▶ [Task details]:
Go through the listing and count the lines with "offer" in them; write only the number.
***
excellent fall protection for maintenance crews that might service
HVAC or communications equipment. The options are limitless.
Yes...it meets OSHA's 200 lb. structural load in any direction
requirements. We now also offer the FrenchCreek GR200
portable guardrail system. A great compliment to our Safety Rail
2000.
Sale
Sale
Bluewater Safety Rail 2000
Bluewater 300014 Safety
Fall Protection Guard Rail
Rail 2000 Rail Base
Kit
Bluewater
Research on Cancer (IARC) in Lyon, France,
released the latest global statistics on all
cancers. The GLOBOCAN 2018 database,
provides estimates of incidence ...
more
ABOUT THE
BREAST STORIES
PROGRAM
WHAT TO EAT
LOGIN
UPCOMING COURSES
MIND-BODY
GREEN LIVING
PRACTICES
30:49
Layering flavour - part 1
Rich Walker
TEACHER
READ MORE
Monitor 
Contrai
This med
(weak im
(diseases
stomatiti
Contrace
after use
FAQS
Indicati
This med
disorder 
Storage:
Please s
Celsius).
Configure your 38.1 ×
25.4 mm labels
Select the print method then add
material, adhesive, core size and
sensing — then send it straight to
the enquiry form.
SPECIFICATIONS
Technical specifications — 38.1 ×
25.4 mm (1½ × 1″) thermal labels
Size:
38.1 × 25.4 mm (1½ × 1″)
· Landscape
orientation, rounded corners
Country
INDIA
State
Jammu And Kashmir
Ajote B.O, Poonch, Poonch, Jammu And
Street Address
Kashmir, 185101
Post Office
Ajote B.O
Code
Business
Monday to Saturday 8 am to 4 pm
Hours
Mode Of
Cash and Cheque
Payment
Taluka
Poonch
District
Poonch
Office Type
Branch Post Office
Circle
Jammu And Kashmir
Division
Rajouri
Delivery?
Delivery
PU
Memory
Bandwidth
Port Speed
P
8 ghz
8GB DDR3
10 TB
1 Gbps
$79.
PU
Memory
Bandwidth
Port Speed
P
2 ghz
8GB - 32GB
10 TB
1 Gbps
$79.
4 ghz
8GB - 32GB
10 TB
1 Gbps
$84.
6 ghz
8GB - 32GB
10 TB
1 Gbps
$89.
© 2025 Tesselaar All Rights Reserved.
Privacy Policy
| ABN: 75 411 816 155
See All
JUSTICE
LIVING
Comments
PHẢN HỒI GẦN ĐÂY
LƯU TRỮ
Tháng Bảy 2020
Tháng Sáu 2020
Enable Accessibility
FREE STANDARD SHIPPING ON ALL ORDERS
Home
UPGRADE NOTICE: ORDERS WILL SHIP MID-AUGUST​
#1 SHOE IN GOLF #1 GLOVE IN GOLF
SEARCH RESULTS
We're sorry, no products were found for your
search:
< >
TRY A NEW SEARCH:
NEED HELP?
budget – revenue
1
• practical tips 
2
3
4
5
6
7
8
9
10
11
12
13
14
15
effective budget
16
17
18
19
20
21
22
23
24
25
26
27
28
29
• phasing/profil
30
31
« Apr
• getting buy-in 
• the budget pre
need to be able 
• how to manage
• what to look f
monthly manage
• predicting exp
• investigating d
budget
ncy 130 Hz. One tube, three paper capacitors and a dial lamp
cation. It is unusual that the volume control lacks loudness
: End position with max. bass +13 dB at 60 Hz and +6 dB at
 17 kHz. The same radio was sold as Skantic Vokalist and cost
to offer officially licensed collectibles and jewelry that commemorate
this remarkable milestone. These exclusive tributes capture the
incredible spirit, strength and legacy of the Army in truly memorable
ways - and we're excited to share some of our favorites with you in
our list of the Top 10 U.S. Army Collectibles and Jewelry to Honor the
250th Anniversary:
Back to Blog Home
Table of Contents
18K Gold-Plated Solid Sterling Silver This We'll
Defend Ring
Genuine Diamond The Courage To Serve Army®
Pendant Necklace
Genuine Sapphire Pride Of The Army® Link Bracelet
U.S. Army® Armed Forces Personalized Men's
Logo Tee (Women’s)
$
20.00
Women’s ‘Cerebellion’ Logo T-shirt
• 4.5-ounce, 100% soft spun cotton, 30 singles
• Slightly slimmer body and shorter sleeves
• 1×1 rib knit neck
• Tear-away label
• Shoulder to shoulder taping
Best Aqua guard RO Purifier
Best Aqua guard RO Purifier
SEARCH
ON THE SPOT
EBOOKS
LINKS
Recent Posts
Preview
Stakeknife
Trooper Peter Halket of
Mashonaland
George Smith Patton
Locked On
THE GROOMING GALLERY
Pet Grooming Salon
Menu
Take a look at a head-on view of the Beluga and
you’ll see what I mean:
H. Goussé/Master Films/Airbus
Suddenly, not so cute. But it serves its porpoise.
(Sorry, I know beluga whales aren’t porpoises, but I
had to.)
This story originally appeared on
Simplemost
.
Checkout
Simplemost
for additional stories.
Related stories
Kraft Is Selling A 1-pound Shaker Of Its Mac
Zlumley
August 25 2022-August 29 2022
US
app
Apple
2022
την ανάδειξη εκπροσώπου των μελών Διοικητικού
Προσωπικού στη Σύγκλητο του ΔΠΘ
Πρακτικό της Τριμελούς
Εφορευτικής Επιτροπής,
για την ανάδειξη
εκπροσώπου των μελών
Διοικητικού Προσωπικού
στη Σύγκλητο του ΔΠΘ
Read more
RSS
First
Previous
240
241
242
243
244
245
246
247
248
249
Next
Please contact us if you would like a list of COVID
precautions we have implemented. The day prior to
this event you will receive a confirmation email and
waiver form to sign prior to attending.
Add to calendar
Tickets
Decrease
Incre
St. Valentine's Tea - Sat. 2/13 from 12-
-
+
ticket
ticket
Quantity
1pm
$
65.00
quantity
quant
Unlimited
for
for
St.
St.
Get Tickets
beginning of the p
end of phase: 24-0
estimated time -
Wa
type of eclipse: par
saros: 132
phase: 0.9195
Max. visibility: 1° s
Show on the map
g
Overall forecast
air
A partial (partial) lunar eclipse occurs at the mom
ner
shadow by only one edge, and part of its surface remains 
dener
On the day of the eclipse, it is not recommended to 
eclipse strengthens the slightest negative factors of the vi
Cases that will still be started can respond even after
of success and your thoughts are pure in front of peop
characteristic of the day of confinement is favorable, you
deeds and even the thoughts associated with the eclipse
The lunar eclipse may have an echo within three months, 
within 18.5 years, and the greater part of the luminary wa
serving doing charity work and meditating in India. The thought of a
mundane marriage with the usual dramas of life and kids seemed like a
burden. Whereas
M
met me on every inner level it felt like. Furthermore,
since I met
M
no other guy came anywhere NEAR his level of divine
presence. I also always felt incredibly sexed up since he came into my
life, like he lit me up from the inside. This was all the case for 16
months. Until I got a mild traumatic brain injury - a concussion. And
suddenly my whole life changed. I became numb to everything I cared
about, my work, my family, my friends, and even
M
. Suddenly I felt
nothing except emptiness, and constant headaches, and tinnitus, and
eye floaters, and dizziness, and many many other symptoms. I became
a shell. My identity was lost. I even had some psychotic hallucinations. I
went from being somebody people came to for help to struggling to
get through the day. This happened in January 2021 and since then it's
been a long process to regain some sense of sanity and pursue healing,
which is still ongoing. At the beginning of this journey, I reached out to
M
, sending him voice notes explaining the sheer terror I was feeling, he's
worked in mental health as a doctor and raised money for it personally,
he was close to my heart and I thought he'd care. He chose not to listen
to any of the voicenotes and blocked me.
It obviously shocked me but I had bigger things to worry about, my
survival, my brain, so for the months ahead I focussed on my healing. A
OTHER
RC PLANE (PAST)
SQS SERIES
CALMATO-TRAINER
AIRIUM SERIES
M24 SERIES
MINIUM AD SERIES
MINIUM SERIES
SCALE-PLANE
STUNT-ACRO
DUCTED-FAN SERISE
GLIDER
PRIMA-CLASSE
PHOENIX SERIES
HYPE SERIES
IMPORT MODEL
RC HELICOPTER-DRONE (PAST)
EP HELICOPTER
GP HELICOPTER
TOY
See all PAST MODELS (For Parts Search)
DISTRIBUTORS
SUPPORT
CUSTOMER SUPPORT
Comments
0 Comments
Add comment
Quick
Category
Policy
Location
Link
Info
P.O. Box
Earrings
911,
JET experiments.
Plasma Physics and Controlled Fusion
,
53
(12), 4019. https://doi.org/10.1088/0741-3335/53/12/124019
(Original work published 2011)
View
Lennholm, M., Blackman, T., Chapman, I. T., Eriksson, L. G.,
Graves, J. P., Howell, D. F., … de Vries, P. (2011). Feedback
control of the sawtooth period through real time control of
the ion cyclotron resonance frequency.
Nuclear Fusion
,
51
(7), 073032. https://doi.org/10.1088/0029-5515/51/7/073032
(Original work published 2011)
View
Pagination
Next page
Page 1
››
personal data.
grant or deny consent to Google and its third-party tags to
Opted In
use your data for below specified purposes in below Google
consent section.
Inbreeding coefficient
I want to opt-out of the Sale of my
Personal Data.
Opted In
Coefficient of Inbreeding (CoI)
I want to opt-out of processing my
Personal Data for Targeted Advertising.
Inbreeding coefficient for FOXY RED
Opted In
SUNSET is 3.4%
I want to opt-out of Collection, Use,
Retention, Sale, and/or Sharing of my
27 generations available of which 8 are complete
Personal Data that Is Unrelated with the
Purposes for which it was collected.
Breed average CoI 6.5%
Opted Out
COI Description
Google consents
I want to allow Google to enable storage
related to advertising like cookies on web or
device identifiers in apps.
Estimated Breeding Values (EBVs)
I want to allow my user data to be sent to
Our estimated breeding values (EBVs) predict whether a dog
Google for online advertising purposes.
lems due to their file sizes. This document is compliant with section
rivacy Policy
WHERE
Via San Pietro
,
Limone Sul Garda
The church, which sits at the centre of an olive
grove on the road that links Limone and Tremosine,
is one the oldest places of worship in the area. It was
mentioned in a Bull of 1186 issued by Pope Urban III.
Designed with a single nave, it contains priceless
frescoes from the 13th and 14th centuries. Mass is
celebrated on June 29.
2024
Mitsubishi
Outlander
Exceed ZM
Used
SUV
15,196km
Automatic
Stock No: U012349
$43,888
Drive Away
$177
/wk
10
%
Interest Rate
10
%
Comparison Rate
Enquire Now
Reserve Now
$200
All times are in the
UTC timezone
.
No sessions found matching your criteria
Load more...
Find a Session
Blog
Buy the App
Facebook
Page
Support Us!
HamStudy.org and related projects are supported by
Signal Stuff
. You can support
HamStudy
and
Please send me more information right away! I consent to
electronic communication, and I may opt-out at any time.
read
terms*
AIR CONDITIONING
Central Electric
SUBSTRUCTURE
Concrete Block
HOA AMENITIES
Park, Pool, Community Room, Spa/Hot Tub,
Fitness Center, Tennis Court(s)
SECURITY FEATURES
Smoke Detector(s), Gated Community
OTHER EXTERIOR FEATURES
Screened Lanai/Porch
***
▶ [Written solution]:
2